En Espagne, la polémique du burkini a également atteint les plages, comme l'affichait El Pais sur sa « une » le mardi 16 août, sous le titre : « La polémique du burkini arrive sur les plages espagnoles ». Le quotidien a noté que « la récente interdiction du burkini sur les plages françaises de Cannes et Sisco a rouvert le débat sur le port du voile dans les lieux publics ». Il a également expliqué qu’en Espagne, une trentaine de municipalités catalanes avaient voté depuis 2010 l’interdiction du port de la burqa dans les établissements publics. Cependant, en 2013, la Cour suprême a estimé que les municipalités n’étaient pas compétentes pour restreindre un droit aussi fondamental que la liberté religieuse. En 2014, au Pays basque, le maire de Vitoria, Javier Maroto, a toutefois interdit la baignade, dans les piscines publiques, à toute personne voilée ou habillée, tout en autorisant les combinaisons en lycra, ce qui permet l'utilisation d'un burkini fabriqué dans cette matière. La journaliste et écrivaine Berna Gonzalez Harbour, sur le site d’El Pais, s’en est prise aux arguments des maires français, revenant sur les différents attentats qui ont touché la France. Selon elle, « l’inquiétude de la population et les précautions prises par les autorités sont des réactions compréhensibles. Mais de la précaution et des ressources nécessaires à la lutte antiterroriste, à l’intolérance irrationnelle, il y a un pas que la France ne doit pas franchir. »
Plus au nord de l’Europe, certains médias anglo-saxons n’ont pas hésité à se moquer de la polémique française. Le Guardian a dressé « cinq raisons de porter un burkini - et pas seulement pour embêter les Français ». La journaliste Remona Aly a listé ces « raisons de défier ces idioties » : « Rendre fou les médias », « économiser de la crème solaire », « diversifier la libération de la femme », « souligner le ridicule de la situation » et « célébrer la liberté ». La BBC a quant à elle prévenu avec ironie que les autorités françaises « devront distinguer les nageurs en burkini et ceux en combinaison de plongée ». La chaîne britannique a également interrogé des femmes musulmanes sur l'interdiction du burkini. Pour Aysha Ziauddin, de Norfolk, à l’est de l’Angleterre, ces arrêtés municipaux « sont une attaque islamophobe contre les musulmans ». Elle a affirmé : « Le burkini me donne la liberté de nager et d’aller à la plage sans avoir l’impression de compromettre mes croyances. » Le Telegraph, un quotidien conservateur, s'est montré très virulent, déclarant : « Les vrais ennemis de la liberté ne sont pas les femmes qui portent des burkinis, mais les politiques qui veulent les interdire. » Il a ajouté : « Comme un régime théocratique, l’interdiction du burkini à Cannes oblige les femmes musulmanes à choisir entre leur religion et leur identité nationale, et suggère pernicieusement que leur choix du vêtement est une déclaration politique, que ce soit le cas ou non. »
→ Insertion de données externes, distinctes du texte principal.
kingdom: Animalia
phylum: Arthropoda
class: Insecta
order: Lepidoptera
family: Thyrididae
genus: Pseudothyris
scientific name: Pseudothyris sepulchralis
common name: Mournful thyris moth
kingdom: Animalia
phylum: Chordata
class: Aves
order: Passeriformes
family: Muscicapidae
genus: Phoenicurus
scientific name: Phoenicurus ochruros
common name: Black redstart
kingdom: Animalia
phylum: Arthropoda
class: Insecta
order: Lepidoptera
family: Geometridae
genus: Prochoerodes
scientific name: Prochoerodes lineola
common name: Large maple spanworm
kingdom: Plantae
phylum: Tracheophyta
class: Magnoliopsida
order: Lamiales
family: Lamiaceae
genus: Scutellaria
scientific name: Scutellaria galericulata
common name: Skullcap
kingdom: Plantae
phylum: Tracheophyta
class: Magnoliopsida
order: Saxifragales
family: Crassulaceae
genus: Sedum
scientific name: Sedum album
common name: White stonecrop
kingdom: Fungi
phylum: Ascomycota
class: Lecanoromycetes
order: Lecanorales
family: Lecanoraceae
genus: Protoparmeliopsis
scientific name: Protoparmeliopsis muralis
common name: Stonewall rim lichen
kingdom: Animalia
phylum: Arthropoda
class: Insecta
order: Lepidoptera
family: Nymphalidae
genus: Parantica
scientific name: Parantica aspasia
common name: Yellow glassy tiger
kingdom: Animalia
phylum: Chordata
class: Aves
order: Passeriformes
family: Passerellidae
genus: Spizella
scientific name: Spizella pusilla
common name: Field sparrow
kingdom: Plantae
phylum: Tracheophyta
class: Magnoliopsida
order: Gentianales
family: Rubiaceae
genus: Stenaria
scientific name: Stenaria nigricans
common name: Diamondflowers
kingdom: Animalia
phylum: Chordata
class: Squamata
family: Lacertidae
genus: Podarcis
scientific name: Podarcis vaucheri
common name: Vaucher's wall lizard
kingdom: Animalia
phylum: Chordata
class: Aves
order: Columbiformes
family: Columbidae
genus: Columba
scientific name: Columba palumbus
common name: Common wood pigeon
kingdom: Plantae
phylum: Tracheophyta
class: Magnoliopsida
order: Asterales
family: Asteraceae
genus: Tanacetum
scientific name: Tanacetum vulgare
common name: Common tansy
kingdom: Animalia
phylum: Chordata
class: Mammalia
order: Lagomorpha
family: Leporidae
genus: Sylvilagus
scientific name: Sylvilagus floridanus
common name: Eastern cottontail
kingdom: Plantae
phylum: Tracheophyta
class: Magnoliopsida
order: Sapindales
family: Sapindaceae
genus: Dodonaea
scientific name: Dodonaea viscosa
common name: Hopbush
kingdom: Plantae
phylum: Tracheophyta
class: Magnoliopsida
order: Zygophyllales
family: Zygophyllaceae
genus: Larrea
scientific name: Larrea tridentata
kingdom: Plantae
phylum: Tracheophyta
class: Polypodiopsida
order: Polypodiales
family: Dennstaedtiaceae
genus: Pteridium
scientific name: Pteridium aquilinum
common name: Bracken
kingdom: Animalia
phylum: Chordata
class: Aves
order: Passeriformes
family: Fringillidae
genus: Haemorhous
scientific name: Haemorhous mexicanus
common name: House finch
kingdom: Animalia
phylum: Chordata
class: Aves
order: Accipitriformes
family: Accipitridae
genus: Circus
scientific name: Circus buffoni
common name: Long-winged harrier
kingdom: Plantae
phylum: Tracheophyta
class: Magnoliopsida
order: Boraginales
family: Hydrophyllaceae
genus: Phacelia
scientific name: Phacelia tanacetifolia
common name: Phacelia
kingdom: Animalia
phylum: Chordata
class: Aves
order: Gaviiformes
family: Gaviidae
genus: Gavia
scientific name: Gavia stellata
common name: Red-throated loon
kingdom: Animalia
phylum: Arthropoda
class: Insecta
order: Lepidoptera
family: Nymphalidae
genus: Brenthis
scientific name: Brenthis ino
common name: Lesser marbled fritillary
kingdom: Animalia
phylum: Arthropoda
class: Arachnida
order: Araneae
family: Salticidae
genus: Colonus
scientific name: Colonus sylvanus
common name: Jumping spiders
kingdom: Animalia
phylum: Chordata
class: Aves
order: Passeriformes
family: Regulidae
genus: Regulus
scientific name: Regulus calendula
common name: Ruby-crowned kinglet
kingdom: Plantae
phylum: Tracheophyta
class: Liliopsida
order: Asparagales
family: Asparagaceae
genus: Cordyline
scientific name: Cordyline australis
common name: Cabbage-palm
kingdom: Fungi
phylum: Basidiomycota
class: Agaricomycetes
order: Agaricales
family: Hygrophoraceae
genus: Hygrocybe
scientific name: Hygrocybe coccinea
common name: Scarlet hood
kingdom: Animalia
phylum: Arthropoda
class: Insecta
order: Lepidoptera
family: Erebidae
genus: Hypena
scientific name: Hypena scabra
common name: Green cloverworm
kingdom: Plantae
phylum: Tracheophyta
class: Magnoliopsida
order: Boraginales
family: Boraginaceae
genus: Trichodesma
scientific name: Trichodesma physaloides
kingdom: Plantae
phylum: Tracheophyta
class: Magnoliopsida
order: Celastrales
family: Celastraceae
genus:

La polémique sur le burkini a même traversé l’Atlantique. Dans son édition internationale, le New York Times affichait en « une » : « La France désigne la dernière menace pour sa sécurité : le burkini. » Pour le quotidien américain, cette interdiction « peut parfois sembler étrange pour les étrangers », soulignant la divergence des approches culturelles et juridiques. Il a mis en perspective la participation de plusieurs femmes musulmanes aux Jeux olympiques de Rio, vêtues de tenues couvrant leurs cheveux et leur cou, illustrant que le port de vêtements couvrants est accepté dans de nombreux contextes sportifs internationaux.